* _What the task asks_
Which lines belong in your copy? Those from the start of the data through the line with "verbundenen Techniken. Möglicherweise gibt es", exactly as written, without any pictures.

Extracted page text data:
● ● ● ● ● ● ●

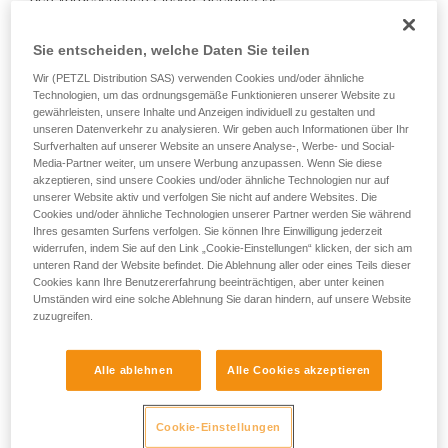
den vorgesehenen Einsatz geeignet ist.
Training voraus. Prüfen Sie zusammen mit
einem Profi, ob Sie in der Lage sind, den
• Vergewissern Sie sich, dass der Querschnitt des
Sie entscheiden, welche Daten Sie teilen
Vorgang alleine sicher zu wiederholen, bevor
Karabiners geeignet ist.
Sie ihn eigenständig durchführen.
Wir (PETZL Distribution SAS) verwenden Cookies und/oder ähnliche
Technologien, um das ordnungsgemäße Funktionieren unserer Website zu
Wir geben Beispiele für die mit Ihrer Aktivität
• Vergewissern Sie sich, dass der Karabiner nicht in der
gewährleisten, unsere Inhalte und Anzeigen individuell zu gestalten und
verbundenen Techniken. Möglicherweise gibt es
Verbindungsöse des Geräts blockiert wird.
unseren Datenverkehr zu analysieren. Wir geben auch Informationen über Ihr
noch andere Techniken, die hier nicht
Surfverhalten auf unserer Website an unsere Analyse-, Werbe- und Social-
beschrieben werden.
• Prüfen Sie die Möglichkeit, dass sich der Karabiner falsch
Media-Partner weiter, um unsere Werbung anzupassen. Wenn Sie diese
positioniert und in dieser Position bleibt.
akzeptieren, sind unsere Cookies und/oder ähnliche Technologien nur auf
unserer Website aktiv und verfolgen Sie nicht auf andere Websites. Die
Cookies und/oder ähnliche Technologien unserer Partner werden Sie während
• Vergewissern Sie sich, dass sich die Elemente des
Ihres gesamten Surfens verfolgen. Sie können Ihre Einwilligung jederzeit
Systems und die Hülse des Karabiners nicht gegenseitig
widerrufen, indem Sie auf den Link „Cookie-Einstellungen“ klicken, der sich am
behindern.
unteren Rand der Website befindet. Die Ablehnung aller oder eines Teils dieser
Cookies kann Ihre Benutzererfahrung beeinträchtigen, aber unter keinen
Umständen wird eine solche Ablehnung Sie daran hindern, auf unsere Website
Hinweis
zuzugreifen.
Machen Sie bei Geräten mit einem flexiblen Ring, der den
Karabiner in der richtigen Position hält (ZIGZAG, PIRANA
Alle ablehnen
Alle Cookies akzeptieren
usw.), einen Kompatibilitätstest, wenn Sie den Karabiner
wechseln. Es kann sein, dass der flexible Ring durch den
Cookie-Einstellungen
ersten Karabiner verformt wurde und den zweiten dann nicht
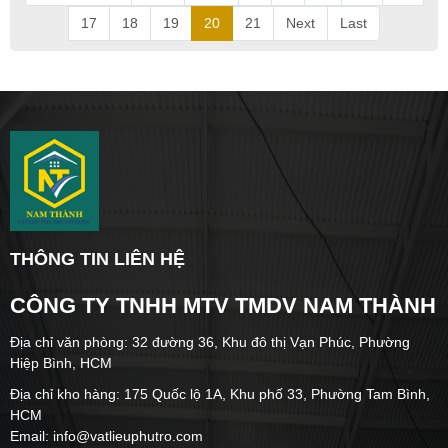
17
18
19
20
21
Next
Last
THÔNG TIN LIÊN HỆ
CÔNG TY TNHH MTV TMDV NAM THÀNH
Địa chỉ văn phòng: 32 đường 36, Khu đô thị Vạn Phúc, Phường
Hiệp Bình, HCM
Địa chỉ kho hàng: 175 Quốc lộ 1A, Khu phố 33, Phường Tam Bình,
HCM
Email: info@vatlieuphutro.com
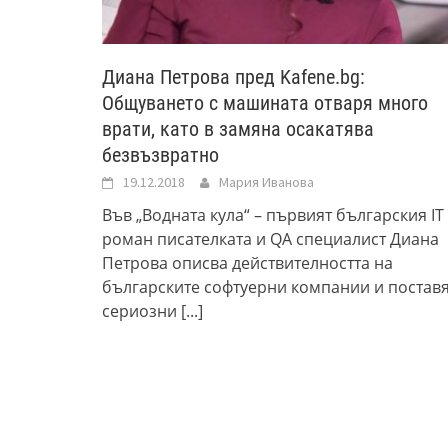
Диана Петрова пред Kafene.bg:
Общуването с машината отваря много
врати, като в замяна осакатява
безвъзвратно
19.12.2018
Мария Иванова
Във „Водната кула“ – първият българския IT
роман писателката и QA специалист Диана
Петрова описва действителността на
българските софтуерни компании и постав
сериозни
[...]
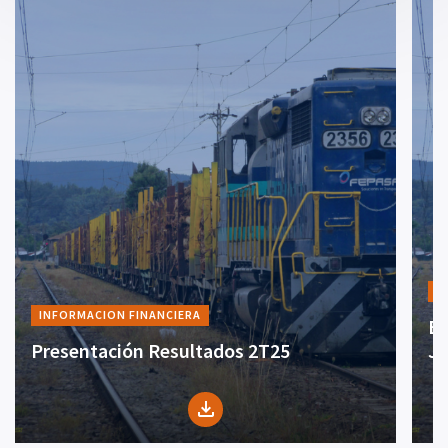
I
INFORMACION FINANCIERA
Es
Presentación Resultados 2T25
Ju
file_download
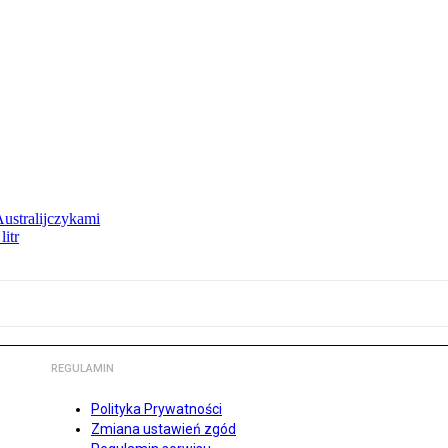
Australijczykami
litr
REGULAMIN
Polityka Prywatności
Zmiana ustawień zgód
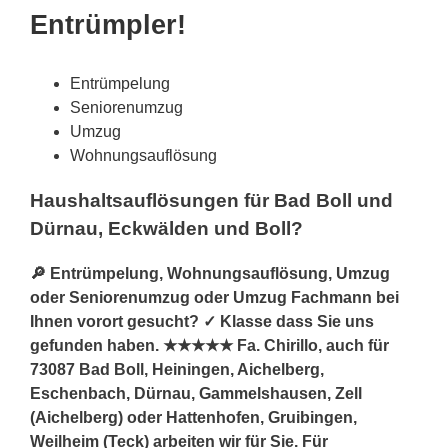
Entrümpler!
Entrümpelung
Seniorenumzug
Umzug
Wohnungsauflösung
Haushaltsauflösungen für Bad Boll und
Dürnau, Eckwälden und Boll?
🔎 Entrümpelung, Wohnungsauflösung, Umzug
oder Seniorenumzug oder Umzug Fachmann bei
Ihnen vorort gesucht? ✓ Klasse dass Sie uns
gefunden haben. ★★★★★ Fa. Chirillo, auch für
73087 Bad Boll, Heiningen, Aichelberg,
Eschenbach, Dürnau, Gammelshausen, Zell
(Aichelberg) oder Hattenhofen, Gruibingen,
Weilheim (Teck) arbeiten wir für Sie. Für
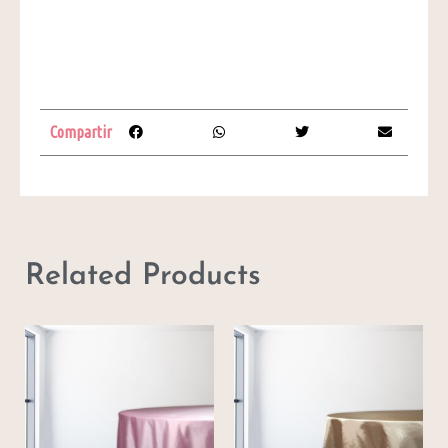
Compartir
Related Products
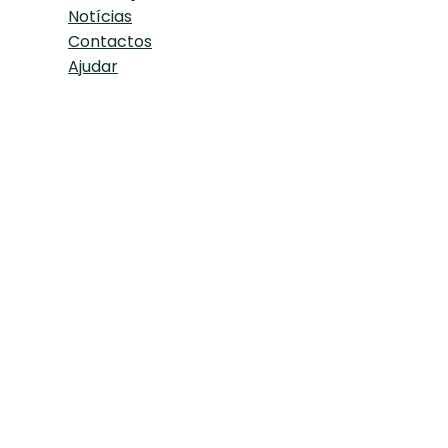
Notícias
Contactos
Ajudar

● ● ● ● ● ● ●

* _Reply_
den vorgesehenen Einsatz geeignet ist.
Training voraus. Prüfen Sie zusammen mit
einem Profi, ob Sie in der Lage sind, den
• Vergewissern Sie sich, dass der Querschnitt des
Sie entscheiden, welche Daten Sie teilen
Vorgang alleine sicher zu wiederholen, bevor
Karabiners geeignet ist.
Sie ihn eigenständig durchführen.
Wir (PETZL Distribution SAS) verwenden Cookies und/oder ähnliche
Technologien, um das ordnungsgemäße Funktionieren unserer Website zu
Wir geben Beispiele für die mit Ihrer Aktivität
• Vergewissern Sie sich, dass der Karabiner nicht in der
gewährleisten, unsere Inhalte und Anzeigen individuell zu gestalten und
verbundenen Techniken. Möglicherweise gibt es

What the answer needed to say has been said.